No, It won't create multiple copies of 'Single'. ( Classloader issue will be visited later )
The implementation you outlined is described as 'Eager Initialization' by in Briant Goetz's book - 'Java Concurrency in Practice'.
public class Single
{
private static Single theInstance = new Single();
private Single()
{
// load properties
}
public static Single getInstance()
{
return theInstance;
}
}
However, the code is not you wanted. Your code is trying to perform lazy-initialization after the instance is created. This requires all the client library to perform 'firstTime()/doPreparation()' before using it.

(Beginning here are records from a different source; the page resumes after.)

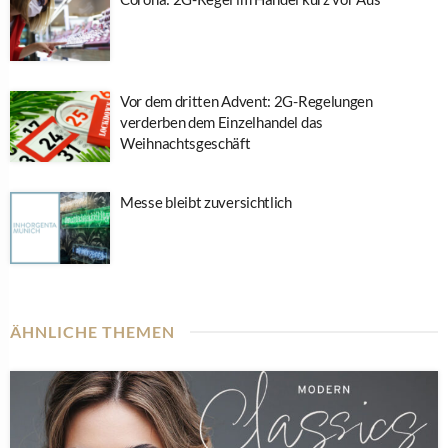
Vor dem dritten Advent: 2G-Regelungen
verderben dem Einzelhandel das
Weihnachtsgeschäft
Messe bleibt zuversichtlich
ÄHNLICHE THEMEN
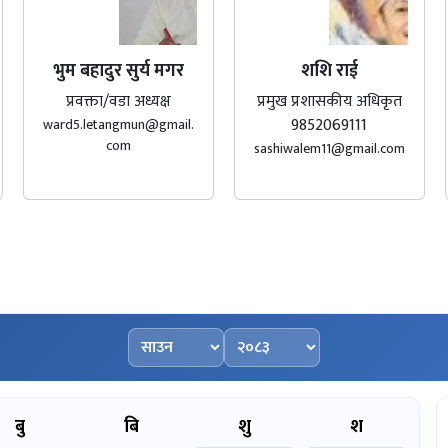
भुम बहादुर सुर्य मगर
शशि राई
प्रवक्ता/वडा अध्यक्ष
प्रमुख प्रशासकीय अधिकृत
9852069111
ward5.letangmun@gmail.
com
sashiwalem11@gmail.com
महिना चयन गर्नुहोस्
वर्ष चयन गर्नुहोस्
बु
बि
शु
श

You are going to rely on the client to do right thing which make the code very fragile.
You can modify the code as the following so there won't be any duplicate code.
public class Single
{
private static Single theInstance = new Single();
private Single()
{
// load properties
}
public static Single getInstance()
{
// check for initialization of theInstance
if ( theInstance.firstTime() )
theInstance.doPreparation();
return theInstance;
}
}
Unfortunately, this is a poor implementation of lazy initialization and this will not work in concurrent environment ( like J2EE container ).
There are many articles written about Singleton initialization, specifically on memory model. JSR 133 addressed many weakness in Java memory model in Java 1.5 and 1.6.
With Java 1.5 & 1.6, you have several choices and they are mentioned in the book 'Effective Java' by Joshua Bloch.
- Eager Initialziation, like the above [EJ Item 3]
- Lazy Initalization Holder Class Idiom [EJ Item 71]
- Enum Type [EJ Item 3]
- Double Checked Locking with 'volatile' static field [EJ Item 71]
Solution 3 and 4 will only work in Java 1.5 and above. So the best solution would be #2.
Here is the psuedo-implementation.
public class Single
{
private static class SingleHolder
{
public static Single theInstance = new Single();
}
private Single()
{
// load properties
doPreparation();
}
public static Single getInstance()
{
return SingleHolder.theInstance;
}
}
Notice that 'doPreparation()' is inside of the constructor so you are guarantee to get the properly initialized instance. Also, you are piggying back on JVM's lazy class loading and do not need any synchronization 'getInstance()'.
One thing you noticed that static field theInstance is not 'final'. The example on Java Concurrency does not have 'final' but EJ does. Maybe James's can add more color to his answer on 'classloader' and requirement of 'final' to guarantee correctness,
Having said that, there are a side-effect that with using 'static final'. Java compiler is very aggressive when it sees 'static final' and tries to inline it as much as possible. This is mentioned on a blog posting by Jeremy Manson.
Here is a simple example.
file: A.java
public class A
{
final static String word = "Hello World";
}
file: B.java
public class B
{
public static void main(String[] args) {
System.out.println(A.word);
}
}
After you compile both A.java and B.java, you change A.java to following.
file: A.java
public class A
{
final static String word = "Goodbye World";
}
You recompile 'A.java' and rerun B.class. The output you would get is
Hello World
As for the classloader issue, the answer is yes, you can have more than one instance of Singleton in multiple classloaders. You can find more information on wikipedia. There is also a specific article on Websphere.